My research interest includes neural network robustness and computer vision. I have published more than 4 papers at the top international AI conferences with total google scholar citations 0. (You can also use google scholar badge ).
🔥 News
- 2025.02: 🎉🎉🎉 Paper accepted by CVPR2025 !
- 2024.01: 🎉🎉🎉 I got a gold medal in Kaggle Competition: UBC-Ocean challenge ! Kaggle Profile
- 2023.12: 🎉🎉🎉 Paper accepted by AAAI2024 !
📝 Publications

Zhou Yang, Mingtao Feng, Tao Huang, Fangfang Wu, Weisheng Dong*, Xin Li, Guangming Shi
Abstract: In this paper, we observe that classification errors arising from distribution shifts tend to cluster near the true values, suggesting that misclassifications commonly occur in semantically similar, neighboring categories. Furthermore, robust advanced vision foundation models maintain larger inter-class distances while preserving semantic consistency, making them less vulnerable to such shifts.
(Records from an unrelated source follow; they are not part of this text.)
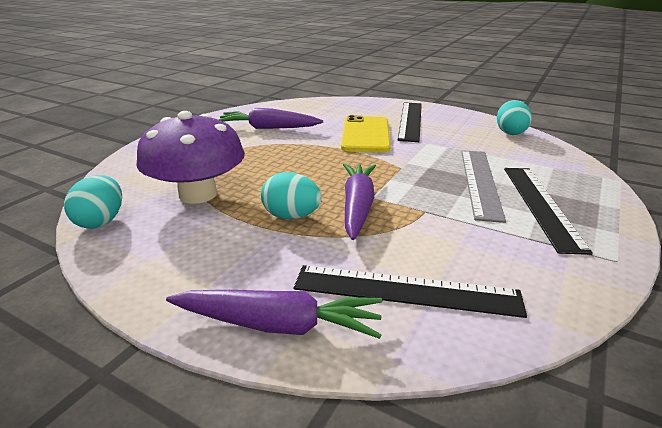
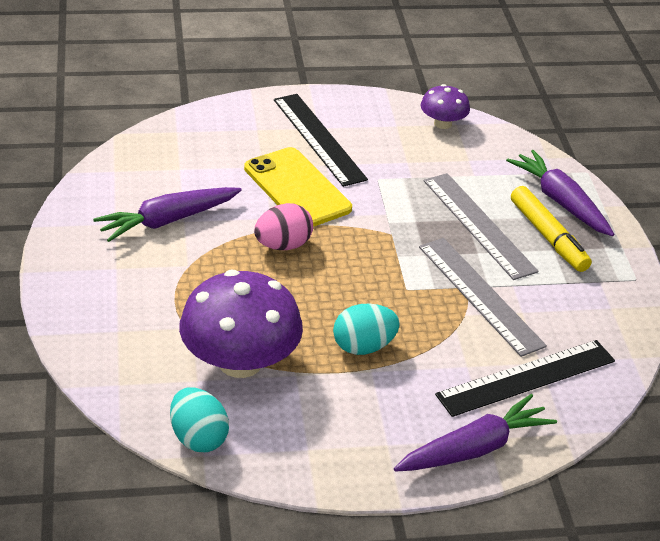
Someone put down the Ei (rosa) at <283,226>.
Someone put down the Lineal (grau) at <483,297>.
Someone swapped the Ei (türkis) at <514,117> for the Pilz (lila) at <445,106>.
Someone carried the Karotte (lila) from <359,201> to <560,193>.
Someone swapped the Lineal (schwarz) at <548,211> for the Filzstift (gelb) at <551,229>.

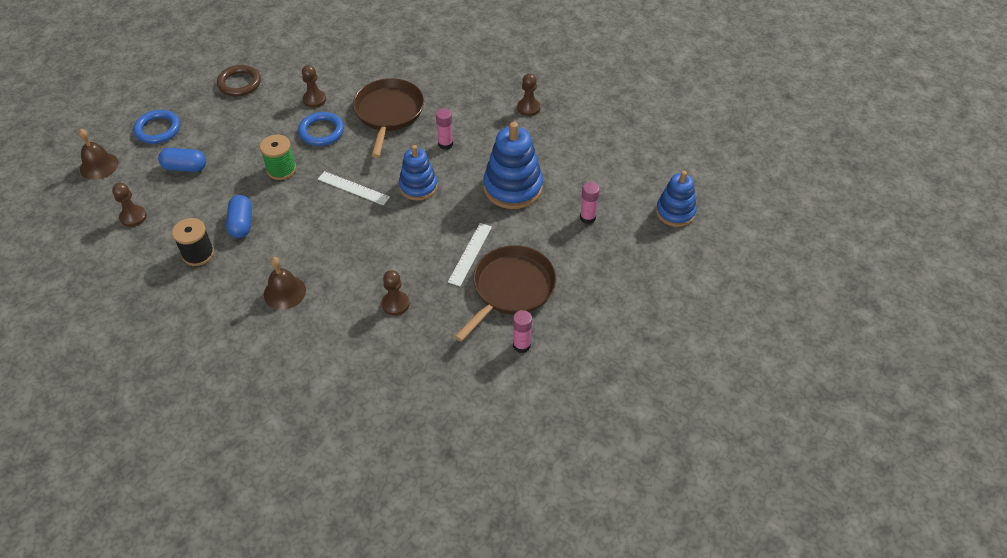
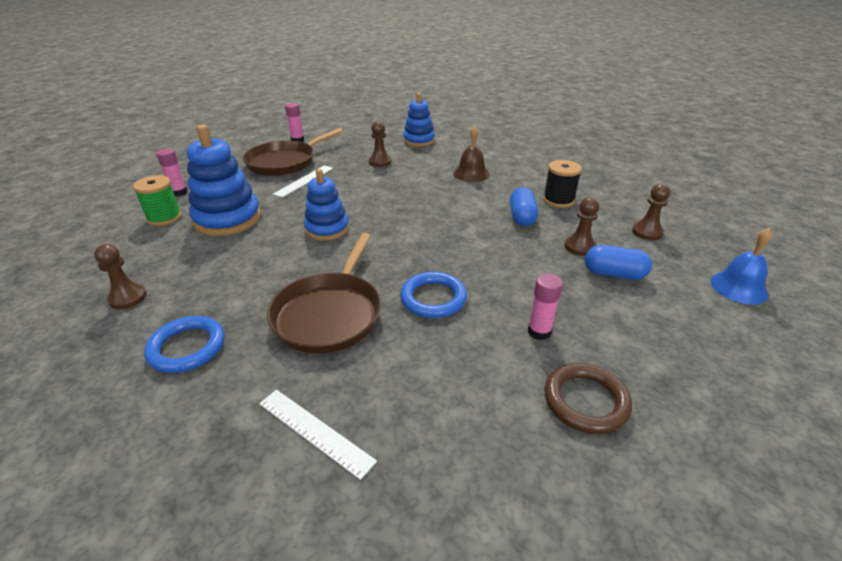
Someone carried the Garnrolle (grün) from <278,157> to <157,200>.
Someone carried the Ring (blau) from <156,127> to <184,344>.
Someone carried the Lineal (weiß) from <354,188> to <318,435>.
Someone carried the Stapelspielzeug (blau) from <676,199> to <419,120>.
Someone carried the Klebestift (rosa) from <444,129> to <545,306>.
Someone carried the Bauer (braun) from <314,86> to <581,226>.
Someone repainted the Glocke (braun) at <98,154>, which became the Glocke (blau) at <741,266>.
Building on these findings, we propose a new method called GFN (Gain From Neighbors), which uses gradient priors from neighboring classes to perturb input images and incorporates an inter-class distance-weighted loss to improve class separation.

Vector Quantization with Self-Attention for Quality-Independent Representation Learning
Zhou Yang, Weisheng Dong*, Xin Li, Mengluan Huang, Yulin Sun and Guangming Shi
Abstract: Inspired by sparse representation in image restoration, we opt to address the degraded image recognition problem by learning image-quality-independent feature representation in a simple plug-and-play manner, that is, to introduce discrete vector quantization (VQ) to remove redundancy in recognition models.

Self-feature Distillation with Uncertainty Modeling for Degraded Image Recognition
Zhou Yang, Weisheng Dong*, Xin Li, Jinjian Wu, Leida Li and Guangming Shi
Abstract: In standard feature distillation, Mean Squared Error, MSE treats each pixel in the feature equally and may result in relatively poor reconstruction performance in some difficult regions. To address this issue, we propose a novel self-feature distillation method with uncertainty modeling for better producing HQ-like features from low-quality observations in this paper.

Inverse weight-balancing for deep long-tailed learning
Wenqi Dang, Zhou Yang, Weisheng Dong, Xin Li, Guangming Shi
Abstract: We propose an inverse weight-balancing (IWB) approach to address data imbalance in deep learning. In the first stage, the encoder and classifier are trained with cross-entropy loss. In the second stage, the classifier is finetuned with an adaptive distribution for IWB. Unlike inverse image frequency methods, IWB aligns both class-wise and sample-wise distributions, improving performance on imbalanced datasets like CIFAR100-LT, ImageNet-LT, and iNaturalist2018.
📽 Projects

BrickPal: Assembly as Language, Immersive and Gamification, In-situ Creation
Xiaofeng Zhang, Zhou Yang, Xiao Tang, Yao Shi, Hongni Ye, Yi Wu and Ran Zhang
Introduction: We have developed an application using AR glasses for assisting assembly on the Unity Vuforia platform. This program also utilizes NLP technology to predict the next assembly step and supports user-defined assembly requirements. My main contribution is the assembly guidance using AR technology.

A Gesture-Based Human-Computer Interaction Shooting Game
Zhou Yang
Introduction: Through combining a depth camera Kinect with object detection and gesture recognition algorithms, we can control the movement and shooting of a game characters based on the position and gestures of the hands in 3D space. Completed independently.

A 6-DoF Robotic Arm for Exploring Inverse Kinematics Solutions and Vision-Based Grasping.
Zhou Yang
Introduction: A hardware platform for initial attempts at inverse kinematics solutions was built using six PWM servos and a 16-channel serial bus control board.
🎖 Honors and Awards
- 2024.01 . Gold medal and ranked 6th / 1326 on Kaggle competition: UBC Ovarian Cancer Subtype Classification and Outlier Detection (UBC-OCEAN). The main purpose is to help enhance the applicability and accessibility of accurate ovarian cancer diagnoses.
- 2022.06 . Ranked 9th on CVPR2022 workshop: Robust Models Towards Open-world Classification. Completed independently.
- 2021.08 . Ranked 3rd on DeeCamp 2023 (The competition is organized by Sinovation Ventures.)
📖 Educations
- 2019.09 - now, PhD student at the School of Artificial and Intelligence, Xidian University, Xi’an, Shan Xi, China.
- 2015.09 - 2019.06, Undergraduate student at the Advance Material and Nano Technology, Xidian University, Xi’an, Shan Xi, China.